O recurso transferido para os municípios por meio da cota-parte não são "carimbados", ou seja, não precisam ser gastos com áreas específicas, sem estarem vinculados a uma despesa, mas compõe o orçamento das Prefeituras. Em caso de percentuais menores para municípios com mais pessoas, as perdas seriam "generalizadas", na opinião do presidente do Sindifisco.

"A cidade perde investimentos em saúde, educação, as principais áreas. Por exemplo, considerando a perna de Belém, arredondando para R$ 200 milhões, se 15% é destinado para a saúde, são R$ 30 milhões a menos; se 25% é da educação, são R$ 50 milhões a menos só com essa perda. É menos recurso para saneamento, infraestrutura, pavimentação da cidade".

Em agosto desse ano, a Assembleia Legislativa do Estado do Pará (Alepa) aprovou um Projeto de Lei (PL) de autoria do Executivo que dispõe sobre a modificação da forma de repasse do ICMS aos municípios. Na mensagem oficial, o governador Helder Barbalho diz que o objetivo é adequar os percentuais de repasse da cota-parte dos municípios às alterações promovidas na Constituição Federal por meio da Emenda Constitucional n° 108/20, sendo conferidos novos critérios de distribuição.

Assim, o PL majora de 25% para 35% a fração da cota-parte municipal que é distribuída. O texto ainda prevê que, desses 35%, 10 pontos percentuais agora levarão em consideração indicadores de melhoria de resultados de aprendizagem e de aumento de equidade, considerado o nível socioeconômico dos educandos.

Atualmente, segundo a Alepa, a lei estabelece que 75% do total de repasses, ou seja, três quartos dos 25%, corresponde à proporção das operações relativas à circulação de mercadorias e serviços de cada localidade. Os 25% restantes são divididos da seguinte forma: 7% é distribuído igualmente entre todos os entes locais, 5% com base na população do território, 5% na proporção da superfície territorial e 8% de acordo com critério ecológico. A partir da adequação do PL, a proporção do valor adicionado nas operações circulação de mercadorias e serviços vai passar de 75% para 65%.

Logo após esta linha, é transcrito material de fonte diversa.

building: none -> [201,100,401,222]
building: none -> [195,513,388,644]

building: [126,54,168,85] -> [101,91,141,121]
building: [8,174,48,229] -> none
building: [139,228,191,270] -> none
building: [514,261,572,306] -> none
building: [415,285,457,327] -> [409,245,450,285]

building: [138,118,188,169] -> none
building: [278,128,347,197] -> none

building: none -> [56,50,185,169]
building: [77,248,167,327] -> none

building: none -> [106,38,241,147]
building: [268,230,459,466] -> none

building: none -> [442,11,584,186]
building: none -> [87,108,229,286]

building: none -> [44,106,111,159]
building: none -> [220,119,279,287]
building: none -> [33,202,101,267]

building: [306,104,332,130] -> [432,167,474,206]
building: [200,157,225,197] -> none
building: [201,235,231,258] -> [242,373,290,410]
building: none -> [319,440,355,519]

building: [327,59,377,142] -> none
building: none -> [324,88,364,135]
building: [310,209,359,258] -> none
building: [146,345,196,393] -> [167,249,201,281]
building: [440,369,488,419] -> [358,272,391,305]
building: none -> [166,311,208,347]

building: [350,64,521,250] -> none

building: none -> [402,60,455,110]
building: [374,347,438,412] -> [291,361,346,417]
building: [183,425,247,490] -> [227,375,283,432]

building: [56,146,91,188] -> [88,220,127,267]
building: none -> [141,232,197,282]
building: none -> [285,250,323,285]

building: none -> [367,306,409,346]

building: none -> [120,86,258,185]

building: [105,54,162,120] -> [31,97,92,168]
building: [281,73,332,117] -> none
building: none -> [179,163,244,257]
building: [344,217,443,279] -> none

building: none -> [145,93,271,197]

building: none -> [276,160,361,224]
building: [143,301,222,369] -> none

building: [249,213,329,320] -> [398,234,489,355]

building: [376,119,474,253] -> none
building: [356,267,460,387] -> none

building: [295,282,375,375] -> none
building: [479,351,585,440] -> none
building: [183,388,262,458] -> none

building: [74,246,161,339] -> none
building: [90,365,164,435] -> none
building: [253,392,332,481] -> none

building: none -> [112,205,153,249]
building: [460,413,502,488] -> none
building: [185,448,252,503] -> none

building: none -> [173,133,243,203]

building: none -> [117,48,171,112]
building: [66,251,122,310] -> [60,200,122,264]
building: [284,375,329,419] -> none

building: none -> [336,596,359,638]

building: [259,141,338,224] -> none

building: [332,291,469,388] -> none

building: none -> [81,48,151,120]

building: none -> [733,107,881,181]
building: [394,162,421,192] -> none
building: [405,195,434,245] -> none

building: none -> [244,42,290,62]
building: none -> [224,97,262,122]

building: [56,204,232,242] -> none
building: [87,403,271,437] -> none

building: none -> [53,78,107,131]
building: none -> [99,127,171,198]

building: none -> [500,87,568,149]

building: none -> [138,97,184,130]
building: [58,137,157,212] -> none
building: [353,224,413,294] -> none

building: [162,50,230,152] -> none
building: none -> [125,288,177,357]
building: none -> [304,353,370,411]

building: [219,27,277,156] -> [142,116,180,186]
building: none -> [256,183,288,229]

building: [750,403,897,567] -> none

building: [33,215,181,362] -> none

Essa mudança passará a valer em 2023. Mas, apesar do percentual maior de transferência, o presidente do Sindifisco diz que "a mudança nos índices de cota-parte é desprezível em termos proporcionais, considerando a distribuição do ICMS entre os 144 municípios paraenses. Em resumo: não produzirá efeito algum nas perdas impostas aos municípios mais populosos, como Belém e Ananindeua, por exemplo, que serão ainda maiores em 2023", argumenta. A reportagem também tentou contato com a Federação dos Municípios do Estado do Pará (Famep) para tratar do assunto, mas não teve retorno.